= Wakaa! The Musical =

Nigerian musical

Wakaa! The Musical is a Nigerian musical written by Tunde Babalola and produced by Bolanle Austen-Peters. The show follows four young adults after they graduate from university.

== Premise ==
Four young adults, Rex, Kike, Tosan, and Nogzi, all with different backgrounds and experiences, graduate from university and set out to start their adult lives. Kike, the daughter of a wealthy businessman, focuses on living luxuriously rather than pursuing a career. Tosan, who falls in love with Kike, pursues politics, but soon realizes how much corruption is present in the field. Ngozi returns to her village, determined to be an activist who stops child labor and trafficking. Rex travels to England to meet up with his long-distance girlfriend Cassandra and be a dancer on the West End, rather than study to be a doctor like his parents wish. Cassandra turns out to be Bilikisu Kekereekun, a Nigerian man who catfished Rex. Ultimately, Rex is deported, Ngozi's activism takes down corrupt Governor Sagay, Tosan is elected as the new governor, and Kike reignites her relationship with Tosan.

== Productions ==
The show premiered in late 2015 in Nigeria. In early 2016, the show reportedly played to over 10,000 people with over 12 performances in Lagos.

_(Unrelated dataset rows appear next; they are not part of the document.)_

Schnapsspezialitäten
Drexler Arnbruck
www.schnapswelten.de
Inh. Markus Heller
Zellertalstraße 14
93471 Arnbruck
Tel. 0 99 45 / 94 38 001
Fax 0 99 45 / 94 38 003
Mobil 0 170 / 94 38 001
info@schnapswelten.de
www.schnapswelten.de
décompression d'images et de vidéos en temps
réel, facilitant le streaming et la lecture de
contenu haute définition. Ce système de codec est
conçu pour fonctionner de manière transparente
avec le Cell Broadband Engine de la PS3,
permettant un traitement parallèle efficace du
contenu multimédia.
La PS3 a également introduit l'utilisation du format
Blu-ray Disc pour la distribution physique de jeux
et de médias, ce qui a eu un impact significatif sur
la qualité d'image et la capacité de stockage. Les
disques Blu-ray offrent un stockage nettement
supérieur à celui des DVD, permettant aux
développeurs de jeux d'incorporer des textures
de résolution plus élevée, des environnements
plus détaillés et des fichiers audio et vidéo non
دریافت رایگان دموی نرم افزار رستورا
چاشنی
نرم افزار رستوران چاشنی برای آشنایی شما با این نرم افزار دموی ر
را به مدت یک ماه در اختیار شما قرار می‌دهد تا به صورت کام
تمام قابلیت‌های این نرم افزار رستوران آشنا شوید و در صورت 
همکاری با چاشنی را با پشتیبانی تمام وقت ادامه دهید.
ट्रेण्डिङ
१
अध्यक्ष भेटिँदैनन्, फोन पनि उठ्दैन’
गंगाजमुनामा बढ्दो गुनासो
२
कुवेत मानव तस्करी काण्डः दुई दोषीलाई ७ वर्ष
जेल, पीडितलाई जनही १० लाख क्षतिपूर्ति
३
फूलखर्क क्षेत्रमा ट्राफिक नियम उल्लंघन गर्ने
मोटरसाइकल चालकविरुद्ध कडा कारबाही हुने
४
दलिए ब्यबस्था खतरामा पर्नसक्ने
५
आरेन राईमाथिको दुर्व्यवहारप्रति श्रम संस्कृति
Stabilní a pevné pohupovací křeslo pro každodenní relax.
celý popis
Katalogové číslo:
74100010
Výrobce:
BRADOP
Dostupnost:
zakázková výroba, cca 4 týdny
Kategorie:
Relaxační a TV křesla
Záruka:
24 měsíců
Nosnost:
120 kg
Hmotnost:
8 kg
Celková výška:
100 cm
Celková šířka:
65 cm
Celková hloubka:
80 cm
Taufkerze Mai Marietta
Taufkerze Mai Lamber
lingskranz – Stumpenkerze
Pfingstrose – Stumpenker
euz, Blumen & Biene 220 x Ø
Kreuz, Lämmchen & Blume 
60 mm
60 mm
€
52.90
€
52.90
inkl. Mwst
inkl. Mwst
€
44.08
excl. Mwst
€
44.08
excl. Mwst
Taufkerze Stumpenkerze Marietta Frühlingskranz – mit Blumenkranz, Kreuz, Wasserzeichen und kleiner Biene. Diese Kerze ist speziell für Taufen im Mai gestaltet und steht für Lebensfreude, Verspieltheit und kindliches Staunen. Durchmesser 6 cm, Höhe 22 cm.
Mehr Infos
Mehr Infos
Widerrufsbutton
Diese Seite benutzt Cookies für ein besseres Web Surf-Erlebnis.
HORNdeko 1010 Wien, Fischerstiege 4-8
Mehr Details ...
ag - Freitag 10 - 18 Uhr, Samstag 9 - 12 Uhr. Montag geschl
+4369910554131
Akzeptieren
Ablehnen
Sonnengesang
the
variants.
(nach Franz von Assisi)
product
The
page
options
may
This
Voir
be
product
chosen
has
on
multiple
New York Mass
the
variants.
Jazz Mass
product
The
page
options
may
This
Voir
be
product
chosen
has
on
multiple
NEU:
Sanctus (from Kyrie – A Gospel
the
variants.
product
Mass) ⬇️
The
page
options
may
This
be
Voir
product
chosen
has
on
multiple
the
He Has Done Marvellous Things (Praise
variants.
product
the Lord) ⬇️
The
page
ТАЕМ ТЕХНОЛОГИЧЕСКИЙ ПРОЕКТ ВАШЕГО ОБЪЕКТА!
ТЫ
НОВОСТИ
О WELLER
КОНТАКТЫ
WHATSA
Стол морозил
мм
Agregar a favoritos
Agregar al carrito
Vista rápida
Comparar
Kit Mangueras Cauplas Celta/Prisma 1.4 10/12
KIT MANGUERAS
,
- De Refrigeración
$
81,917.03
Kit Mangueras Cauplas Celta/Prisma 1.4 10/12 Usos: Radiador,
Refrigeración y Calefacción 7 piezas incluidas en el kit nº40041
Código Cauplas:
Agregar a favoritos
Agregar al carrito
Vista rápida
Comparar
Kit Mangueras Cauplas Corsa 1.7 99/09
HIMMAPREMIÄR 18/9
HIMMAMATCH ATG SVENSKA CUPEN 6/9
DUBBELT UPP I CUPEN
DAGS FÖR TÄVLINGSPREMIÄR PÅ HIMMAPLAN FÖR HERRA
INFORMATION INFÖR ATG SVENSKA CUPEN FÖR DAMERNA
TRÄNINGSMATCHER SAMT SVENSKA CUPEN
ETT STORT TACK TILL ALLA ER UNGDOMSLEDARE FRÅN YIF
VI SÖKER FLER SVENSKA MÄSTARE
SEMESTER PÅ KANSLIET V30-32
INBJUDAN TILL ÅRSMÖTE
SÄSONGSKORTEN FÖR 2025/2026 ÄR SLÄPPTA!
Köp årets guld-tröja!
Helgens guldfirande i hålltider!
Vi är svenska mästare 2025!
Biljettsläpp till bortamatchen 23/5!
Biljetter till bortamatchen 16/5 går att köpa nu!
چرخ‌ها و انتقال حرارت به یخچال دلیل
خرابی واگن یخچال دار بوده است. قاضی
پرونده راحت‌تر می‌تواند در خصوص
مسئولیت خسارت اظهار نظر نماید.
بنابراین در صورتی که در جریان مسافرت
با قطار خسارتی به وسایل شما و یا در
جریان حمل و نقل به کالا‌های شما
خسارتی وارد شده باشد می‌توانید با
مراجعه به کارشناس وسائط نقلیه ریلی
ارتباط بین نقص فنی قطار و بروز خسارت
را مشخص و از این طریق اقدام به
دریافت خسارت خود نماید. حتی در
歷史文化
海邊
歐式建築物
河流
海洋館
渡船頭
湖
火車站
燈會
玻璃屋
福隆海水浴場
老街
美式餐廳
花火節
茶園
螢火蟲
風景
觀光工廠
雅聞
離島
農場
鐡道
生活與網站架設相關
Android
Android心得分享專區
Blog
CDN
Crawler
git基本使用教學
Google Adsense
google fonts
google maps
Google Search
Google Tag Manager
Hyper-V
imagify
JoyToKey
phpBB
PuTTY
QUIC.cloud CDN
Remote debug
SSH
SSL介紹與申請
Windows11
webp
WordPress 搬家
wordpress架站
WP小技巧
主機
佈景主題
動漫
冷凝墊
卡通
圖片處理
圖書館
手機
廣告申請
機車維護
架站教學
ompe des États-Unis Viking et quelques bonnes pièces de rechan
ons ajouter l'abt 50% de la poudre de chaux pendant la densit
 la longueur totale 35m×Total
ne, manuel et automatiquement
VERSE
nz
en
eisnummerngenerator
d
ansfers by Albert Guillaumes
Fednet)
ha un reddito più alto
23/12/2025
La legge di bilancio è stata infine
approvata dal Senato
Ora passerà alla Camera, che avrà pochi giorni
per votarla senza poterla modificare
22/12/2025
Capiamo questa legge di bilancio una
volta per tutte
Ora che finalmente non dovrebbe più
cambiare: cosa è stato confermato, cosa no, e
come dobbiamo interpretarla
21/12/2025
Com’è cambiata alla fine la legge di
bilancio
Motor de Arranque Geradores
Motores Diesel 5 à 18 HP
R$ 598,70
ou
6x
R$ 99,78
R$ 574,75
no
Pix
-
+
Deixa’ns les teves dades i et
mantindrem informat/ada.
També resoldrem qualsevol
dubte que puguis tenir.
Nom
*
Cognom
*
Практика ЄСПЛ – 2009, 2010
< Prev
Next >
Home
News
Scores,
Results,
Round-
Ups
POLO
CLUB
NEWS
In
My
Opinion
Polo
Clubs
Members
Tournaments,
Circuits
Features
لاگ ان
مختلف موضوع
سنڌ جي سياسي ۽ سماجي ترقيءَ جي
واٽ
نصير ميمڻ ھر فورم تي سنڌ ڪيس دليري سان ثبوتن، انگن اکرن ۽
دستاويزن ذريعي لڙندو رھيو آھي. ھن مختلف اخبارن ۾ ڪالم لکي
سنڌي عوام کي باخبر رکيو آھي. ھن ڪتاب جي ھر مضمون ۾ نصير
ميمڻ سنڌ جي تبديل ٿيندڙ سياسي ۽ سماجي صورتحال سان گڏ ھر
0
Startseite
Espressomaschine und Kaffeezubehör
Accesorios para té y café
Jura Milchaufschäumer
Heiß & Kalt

The production ran on the West End at the Shaw Theatre from 21-25 July 2016, making it the first Nigerian musical to be performed in London. All its performances sold out. Due to this success, Austen-Peters expressed interest in taking the show to Broadway.

The show returned to Lagos in April 2017. In September 2017, the show had a week-long run in Abuja.

== Cast ==

| Role | 2015 Lagos | 2016 West End |
|---|---|---|
| Rex |  | Jolomi Amuka |
| Kike |  | Arese Emokpae |
| Tosan | Patrick Diabuah |  |
| Ngozi |  | Ade Laoye |
| Ahmed |  | Segun Dada |
| Alero |  | Dolapo Oni |
| Gov. Otunba Sagay |  | Bimbo Manuel |
| Prof. Basuaye | Lord Frank | Paul Adams |
| Mama Ke |  | Mawuyon Ogun |
| Prof. Jojoba | Ozzy Agu |  |
| Cletus |  | Chris Ubani |
| Kikelomo Johnson | Nengi Adoki |  |
| Bilikisu Kekereekun |  |  |

== Reception ==
The musical saw great success in Lagos, consistently reporting sold-out shows and a diverse audience. Reviews praised the show's music, costumes, and choreography, although the story was considered weak by some critics.